Metered, not flat. You’re charged only for the time Sentieon is actually running. Downloading inputs, building indexes, GATK steps, or sitting idle cost nothing extra — even on a genomics container. So a pipeline that spends its first 20 minutes pulling FASTQs from S3 pays $0 of Sentieon for those 20 minutes.
It scales with n_vcpus: a 16-vCPU container costs an extra $0.96 / hr during the Sentieon step, and $0 otherwise.
Only the Sentieon compute tools (alignment, sorting, variant calling) are metered; the bundled license server doesn’t count.
The instance card shows a live “Sentieon running” badge with the current surcharge whenever Sentieon is active (it can lag a start or stop by a few minutes). There’s no separate invoice line item — it folds into your usage.
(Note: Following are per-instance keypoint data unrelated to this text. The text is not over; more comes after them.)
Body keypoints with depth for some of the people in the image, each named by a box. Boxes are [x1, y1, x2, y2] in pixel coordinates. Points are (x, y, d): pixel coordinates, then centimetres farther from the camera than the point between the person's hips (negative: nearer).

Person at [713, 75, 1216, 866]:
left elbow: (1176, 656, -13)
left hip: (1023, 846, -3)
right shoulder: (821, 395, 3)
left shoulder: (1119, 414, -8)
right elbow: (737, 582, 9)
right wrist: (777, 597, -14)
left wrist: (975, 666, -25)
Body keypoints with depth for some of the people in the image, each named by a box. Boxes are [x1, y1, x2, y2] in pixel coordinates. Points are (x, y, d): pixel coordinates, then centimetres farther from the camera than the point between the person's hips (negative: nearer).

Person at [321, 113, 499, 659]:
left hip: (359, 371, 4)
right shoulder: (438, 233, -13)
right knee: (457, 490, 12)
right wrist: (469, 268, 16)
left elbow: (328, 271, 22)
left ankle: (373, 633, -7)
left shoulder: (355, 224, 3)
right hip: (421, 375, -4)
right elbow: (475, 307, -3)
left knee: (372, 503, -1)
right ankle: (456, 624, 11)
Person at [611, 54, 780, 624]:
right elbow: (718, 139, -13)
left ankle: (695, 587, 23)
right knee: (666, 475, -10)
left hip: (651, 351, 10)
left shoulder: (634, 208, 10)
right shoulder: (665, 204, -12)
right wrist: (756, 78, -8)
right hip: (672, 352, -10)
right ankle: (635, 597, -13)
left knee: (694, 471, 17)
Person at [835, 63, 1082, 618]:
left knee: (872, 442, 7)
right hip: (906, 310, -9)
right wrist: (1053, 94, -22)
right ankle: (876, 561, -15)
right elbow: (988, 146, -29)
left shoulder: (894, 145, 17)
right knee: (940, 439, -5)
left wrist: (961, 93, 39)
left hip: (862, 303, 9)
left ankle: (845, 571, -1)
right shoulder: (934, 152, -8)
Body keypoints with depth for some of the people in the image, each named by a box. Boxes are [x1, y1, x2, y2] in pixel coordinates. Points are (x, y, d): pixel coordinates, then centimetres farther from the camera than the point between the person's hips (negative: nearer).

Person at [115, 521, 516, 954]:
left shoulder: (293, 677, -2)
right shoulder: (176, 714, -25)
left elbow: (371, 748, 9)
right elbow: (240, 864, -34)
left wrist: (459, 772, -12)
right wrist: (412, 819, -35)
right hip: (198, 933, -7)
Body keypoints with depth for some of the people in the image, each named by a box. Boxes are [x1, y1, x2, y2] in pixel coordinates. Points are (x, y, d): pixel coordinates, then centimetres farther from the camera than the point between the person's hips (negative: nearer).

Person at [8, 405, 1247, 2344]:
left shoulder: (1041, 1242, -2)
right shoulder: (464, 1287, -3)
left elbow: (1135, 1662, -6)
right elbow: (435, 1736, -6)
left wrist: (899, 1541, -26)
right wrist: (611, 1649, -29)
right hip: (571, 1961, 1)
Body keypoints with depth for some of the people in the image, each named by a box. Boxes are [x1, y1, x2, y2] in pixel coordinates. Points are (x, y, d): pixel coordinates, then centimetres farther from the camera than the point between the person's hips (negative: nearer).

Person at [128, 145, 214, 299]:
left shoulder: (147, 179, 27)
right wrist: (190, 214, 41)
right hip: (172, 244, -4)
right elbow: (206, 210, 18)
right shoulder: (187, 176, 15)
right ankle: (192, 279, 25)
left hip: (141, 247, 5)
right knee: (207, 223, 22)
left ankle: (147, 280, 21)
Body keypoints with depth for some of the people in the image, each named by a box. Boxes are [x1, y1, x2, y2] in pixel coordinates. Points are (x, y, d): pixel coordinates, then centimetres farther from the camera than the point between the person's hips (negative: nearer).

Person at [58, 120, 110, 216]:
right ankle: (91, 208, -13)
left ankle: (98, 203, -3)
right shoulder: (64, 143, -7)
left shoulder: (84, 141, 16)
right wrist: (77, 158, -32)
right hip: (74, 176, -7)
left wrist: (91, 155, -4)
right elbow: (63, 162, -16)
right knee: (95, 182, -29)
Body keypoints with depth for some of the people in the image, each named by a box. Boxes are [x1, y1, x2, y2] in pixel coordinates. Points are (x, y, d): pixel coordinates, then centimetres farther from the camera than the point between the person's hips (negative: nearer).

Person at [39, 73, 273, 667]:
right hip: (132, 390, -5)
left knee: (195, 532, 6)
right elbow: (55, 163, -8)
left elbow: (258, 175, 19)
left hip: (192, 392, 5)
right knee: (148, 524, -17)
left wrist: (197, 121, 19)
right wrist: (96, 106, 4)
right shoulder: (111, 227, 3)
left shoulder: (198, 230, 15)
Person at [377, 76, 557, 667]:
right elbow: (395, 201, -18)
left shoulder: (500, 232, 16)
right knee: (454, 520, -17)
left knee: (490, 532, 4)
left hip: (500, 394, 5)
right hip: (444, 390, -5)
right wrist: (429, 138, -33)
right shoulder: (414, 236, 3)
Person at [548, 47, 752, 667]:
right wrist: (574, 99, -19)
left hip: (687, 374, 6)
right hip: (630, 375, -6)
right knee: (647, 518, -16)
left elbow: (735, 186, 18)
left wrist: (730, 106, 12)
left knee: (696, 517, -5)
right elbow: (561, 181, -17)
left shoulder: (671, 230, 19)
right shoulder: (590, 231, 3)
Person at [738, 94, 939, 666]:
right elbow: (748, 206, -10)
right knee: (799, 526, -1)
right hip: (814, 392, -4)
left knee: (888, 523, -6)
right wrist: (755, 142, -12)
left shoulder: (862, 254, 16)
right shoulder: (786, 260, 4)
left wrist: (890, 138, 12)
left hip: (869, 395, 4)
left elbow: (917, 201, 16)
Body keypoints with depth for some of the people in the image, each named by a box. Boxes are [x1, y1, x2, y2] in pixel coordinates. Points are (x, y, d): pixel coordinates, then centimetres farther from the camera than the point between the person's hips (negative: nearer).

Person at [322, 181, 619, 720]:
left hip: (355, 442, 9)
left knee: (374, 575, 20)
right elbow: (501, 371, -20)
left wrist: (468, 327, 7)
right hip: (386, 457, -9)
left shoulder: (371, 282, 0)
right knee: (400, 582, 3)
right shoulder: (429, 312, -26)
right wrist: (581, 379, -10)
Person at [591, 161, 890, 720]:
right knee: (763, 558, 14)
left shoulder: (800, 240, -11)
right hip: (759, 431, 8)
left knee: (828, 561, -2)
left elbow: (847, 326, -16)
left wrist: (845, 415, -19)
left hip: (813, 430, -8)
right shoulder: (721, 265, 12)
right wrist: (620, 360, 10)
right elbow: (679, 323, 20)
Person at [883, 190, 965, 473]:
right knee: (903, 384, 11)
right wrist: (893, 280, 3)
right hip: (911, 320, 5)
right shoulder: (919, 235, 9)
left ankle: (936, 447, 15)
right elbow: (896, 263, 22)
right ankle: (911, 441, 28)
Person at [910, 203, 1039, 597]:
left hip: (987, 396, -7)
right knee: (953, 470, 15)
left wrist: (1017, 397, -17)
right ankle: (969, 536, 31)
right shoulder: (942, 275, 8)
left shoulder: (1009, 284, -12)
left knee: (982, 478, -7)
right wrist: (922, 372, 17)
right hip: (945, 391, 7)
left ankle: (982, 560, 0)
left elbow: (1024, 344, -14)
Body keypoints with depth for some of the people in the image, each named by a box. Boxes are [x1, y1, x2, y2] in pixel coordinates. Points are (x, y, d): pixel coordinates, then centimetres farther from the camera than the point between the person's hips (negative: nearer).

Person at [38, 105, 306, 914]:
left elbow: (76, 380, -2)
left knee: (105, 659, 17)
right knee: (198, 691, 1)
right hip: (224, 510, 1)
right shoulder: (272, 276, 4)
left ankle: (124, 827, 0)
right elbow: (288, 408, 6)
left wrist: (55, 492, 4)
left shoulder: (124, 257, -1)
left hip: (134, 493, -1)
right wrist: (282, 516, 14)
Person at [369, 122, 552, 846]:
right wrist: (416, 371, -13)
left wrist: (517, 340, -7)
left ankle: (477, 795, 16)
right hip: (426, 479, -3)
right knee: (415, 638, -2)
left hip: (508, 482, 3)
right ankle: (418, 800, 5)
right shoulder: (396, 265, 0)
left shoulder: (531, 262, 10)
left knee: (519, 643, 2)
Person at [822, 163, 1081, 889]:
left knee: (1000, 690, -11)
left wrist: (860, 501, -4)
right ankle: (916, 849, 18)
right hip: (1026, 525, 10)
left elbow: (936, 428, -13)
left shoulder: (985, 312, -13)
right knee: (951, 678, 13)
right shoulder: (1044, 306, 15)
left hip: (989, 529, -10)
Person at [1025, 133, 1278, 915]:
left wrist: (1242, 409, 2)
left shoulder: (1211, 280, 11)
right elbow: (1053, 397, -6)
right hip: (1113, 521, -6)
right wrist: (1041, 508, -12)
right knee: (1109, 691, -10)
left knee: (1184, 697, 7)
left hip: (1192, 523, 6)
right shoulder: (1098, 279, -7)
Don’t need Sentieon? Just don’t call it. Run GATK, BWA-MEM, samtools, or your own variant-calling stack and you pay only normal compute — nothing to configure, no flag to set.

When to use it

Whole-genome and exome sequencing pipelines (alignment, variant calling, annotation)
RNA-seq analysis (STAR alignment, kallisto quantification, DESeq2 differential expression)
Multi-omics workflows combining genomic, transcriptomic, and proteomic data
Population genetics (PLINK, GLIMPSE2, beagle for imputation)
Nextflow pipelines that need all tools available in one environment

Resource recommendations

Workload	vCPUs	RAM	Disk
Small panel sequencing	4-8	16-32 GiB	100-200 GiB
Whole-exome	8-16	32-64 GiB	200-500 GiB
Whole-genome	16-32	64-128 GiB	500-1000 GiB
RNA-seq (STAR)	16+	64+ GiB	200-500 GiB

STAR alignment requires significant RAM for genome indexing. Budget at least 32 GiB for human genome alignment.

Creating a genomics container

curl -X POST https://console.carolinacloud.io/api/instance/ \
  -H "Authorization: Bearer YOUR_API_KEY" \
  -H "Content-Type: application/json" \
  -d '{
    "resource_type": "container",
    "flavor": "genomics",
    "n_vcpus": 16,
    "mem_gib": 64,
    "disk_size_gib": 500,
    "cpu_tier": "high-performance"
  }'

Or via the CLI:

ccloud new container --cpus 16 --ram 64 --disk 500 \
  --flavor genomics --tier high-performance

Access

SSH only. No web interface.

ssh -p <port> ccloud@login.carolinacloud.io

All tools are on $PATH and ready to use immediately after connecting.

S3 integration

Pass S3 credentials and an optional aws_prefill_bucket at creation time to pre-stage reference genomes, FASTQ files, or other inputs into ~/s3-prefill/ before the container is ready. Carolina Cloud-managed buckets are also auto-mounted at ~/ccloud-s3/. See S3 Integration for details.

AI integration

The Claude Code CLI is pre-installed. Pass an Anthropic API key at creation time to pre-authenticate it for use in the container’s terminal. See AI Integration for details.

Coming soon: use our Anthropic key. The creation modal already shows a Use ours toggle next to the Anthropic API key field. It’s currently disabled — when it lands, you’ll be able to skip the key entirely and have Claude Code authenticated against a Carolina Cloud-managed Anthropic key, billed through your normal Carolina Cloud invoice. Until then, paste your own sk-ant-... key in the Use my own key field.

Auto-stop on idle

Between pipeline runs, a genomics container is typically idle. Enable auto-stop to have the container shut itself off after a timeout of idle CPU — compute billing stops, your reference data and intermediate results stay on disk, and you can start it back up when the next job is ready.